4.) Snoke being killed. This is really the big one. And the most surprising. Simply for the fact that Andy Serkis was KILLING it in his scenes. So on one hand, I would have loved to have seen him play the character more. Same can be argued of Boba and Jango Fett and Darth Maul. But his death was a genuine shock, and totally destroys this whole Master/Apprentice dynamic (at least for the time being). Kylo Ren knew Snoke saw him as weak, was quite frankly pissed at him, and decided he wanted the power of the First Order for himself.
5.) Rey's parentage being......nothing. I can't think of anything that would have been more boring, predictable or cliche than Rey being the daughter of Luke, or Obi-Wan, or whoever. It turns out, her parents were nobodies who sold her for pocket change. The reason this is important is that it now establishes you don't have to be of the royal Skywalker blood-line to be a hero. This is also reinforced by the very beautiful final scene of one of the slave kids on the casino planet (a direct result of the excusion alot of people claim has no point).
6.) Luke projecting himself to the fight. Looking back, I should have predicted this as it was happening, but when you are caught up in the moment, you don't see the little details. What a swerve, and while many will claim "Jedi can't do that", they apparently can, but at great, great cost, as Luke dies as a result of the toll it takes physically. Staring at two suns. Perfect.
All in all, I think the cameo by a long-time favorite character sums up the movie best.
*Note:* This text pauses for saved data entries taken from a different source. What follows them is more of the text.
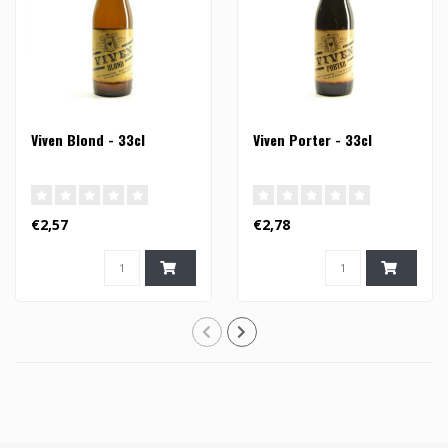
Viven Blond - 33cl
Viven Porter - 33cl
€2,57
€2,78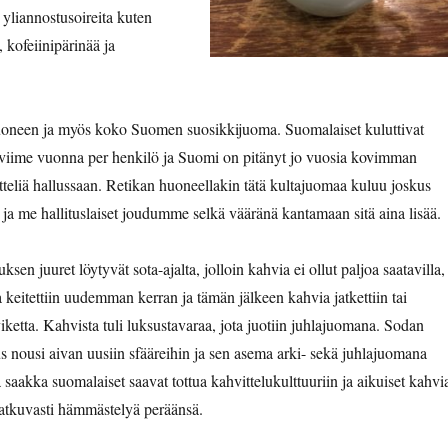
 yliannostusoireita kuten
kofeiinipärinää ja
oneen ja myös koko Suomen suosikkijuoma. Suomalaiset kuluttivat
 viime vuonna per henkilö ja Suomi on pitänyt jo vuosia kovimman
teliä hallussaan. Retikan huoneellakin tätä kultajuomaa kuluu joskus
 ja me hallituslaiset joudumme selkä vääränä kantamaan sitä aina lisää.
sen juuret löytyvät sota-ajalta, jolloin kahvia ei ollut paljoa saatavilla,
 keitettiin uudemman kerran ja tämän jälkeen kahvia jatkettiin tai
viketta. Kahvista tuli luksustavaraa, jota juotiin juhlajuomana. Sodan
s nousi aivan uusiin sfääreihin ja sen asema arki- sekä juhlajuomana
ä saakka suomalaiset saavat tottua kahvittelukulttuuriin ja aikuiset kahvi
atkuvasti hämmästelyä peräänsä.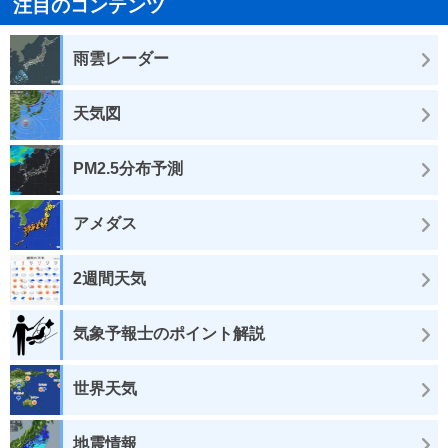
注目のコンテンツ
雨雲レーダー
天気図
PM2.5分布予測
アメダス
2週間天気
気象予報士のポイント解説
世界天気
地震情報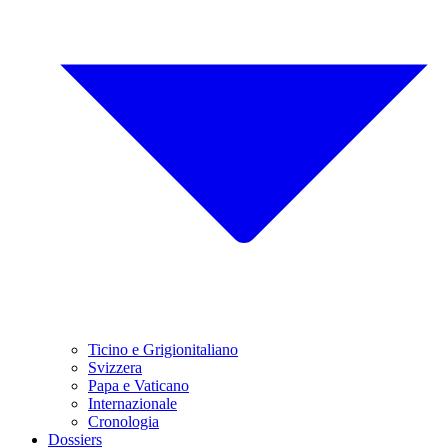
Ticino e Grigionitaliano
Svizzera
Papa e Vaticano
Internazionale
Cronologia
Dossiers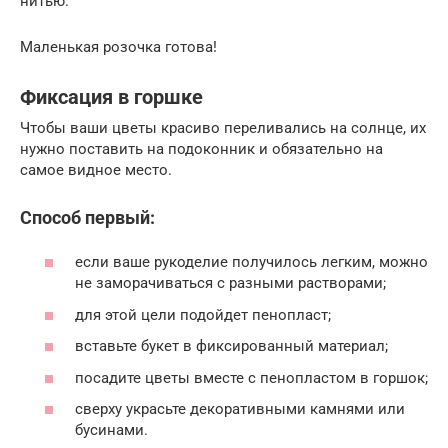
нитью.
Маленькая розочка готова!
Фиксация в горшке
Чтобы ваши цветы красиво переливались на солнце, их
нужно поставить на подоконник и обязательно на
самое видное место.
Способ первый:
если ваше рукоделие получилось легким, можно
не заморачиваться с разными растворами;
для этой цели подойдет пенопласт;
вставьте букет в фиксированный материал;
посадите цветы вместе с пенопластом в горшок;
сверху украсьте декоративными камнями или
бусинами.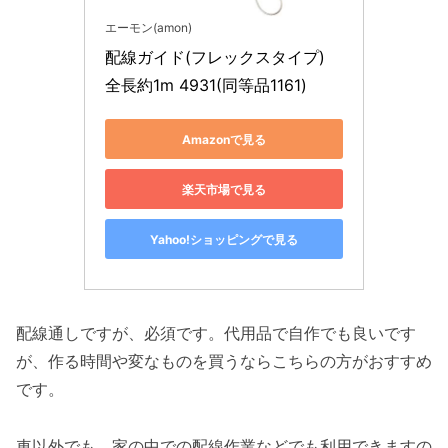
エーモン(amon)
配線ガイド(フレックスタイプ) 
全長約1m 4931(同等品1161)
Amazonで見る
楽天市場で見る
Yahoo!ショッピングで見る
配線通しですが、必須です。代用品で自作でも良いです
が、作る時間や変なものを買うならこちらの方がおすすめ
です。
車以外でも、家の中での配線作業などでも利用できますの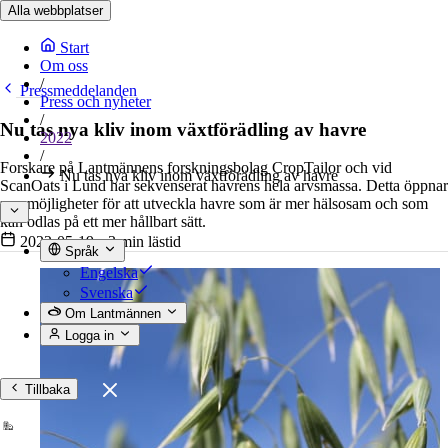
Alla webbplatser
Start
Om oss
/
Pressmeddelanden
Press och nyheter
/
Nu tas nya kliv inom växtförädling av havre
2022
/
Forskare på Lantmännens forskningsbolag CropTailor och vid
Nu tas nya kliv inom växtförädling av havre
ScanOats i Lund har sekvenserat havrens hela arvsmassa. Detta öppnar
nya möjligheter för att utveckla havre som är mer hälsosam och som
kan odlas på ett mer hållbart sätt.
2022-05-19
•
3 min lästid
Språk
Engelska
Svenska
Om Lantmännen
Logga in
Tillbaka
Failure is the greatest teacher. It's a running theme throughout the film. That and deconstruction of the myth, and expectations. Which some people are naturally going to be upset about.
And that because you didn't like it you searched for confirmation of your opinion?
20yo when it came out.
Went to see it in Leicester Square at a massive 5,000 seat cinema, (always went "up West" for the blockbusting films) the first week it came out.
And then with friends again the following week, and then with anybody who hadn't seen it yet, the following weeks.
Was always full, you could hear the audience reaction to the revelations, people laughed where they were meant to and sat in tense silence when it mattered. And pretty much sat there at the end not wanting to believe it had ended.
This one, you could hear the audience laughing, but not at the "jokes", and the sounds of disbelief as they watched it. And as we walked out, heard the remarks and they were hardly positive. The children liked it I suppose, but the child sitting next to me was bored and fidgeting.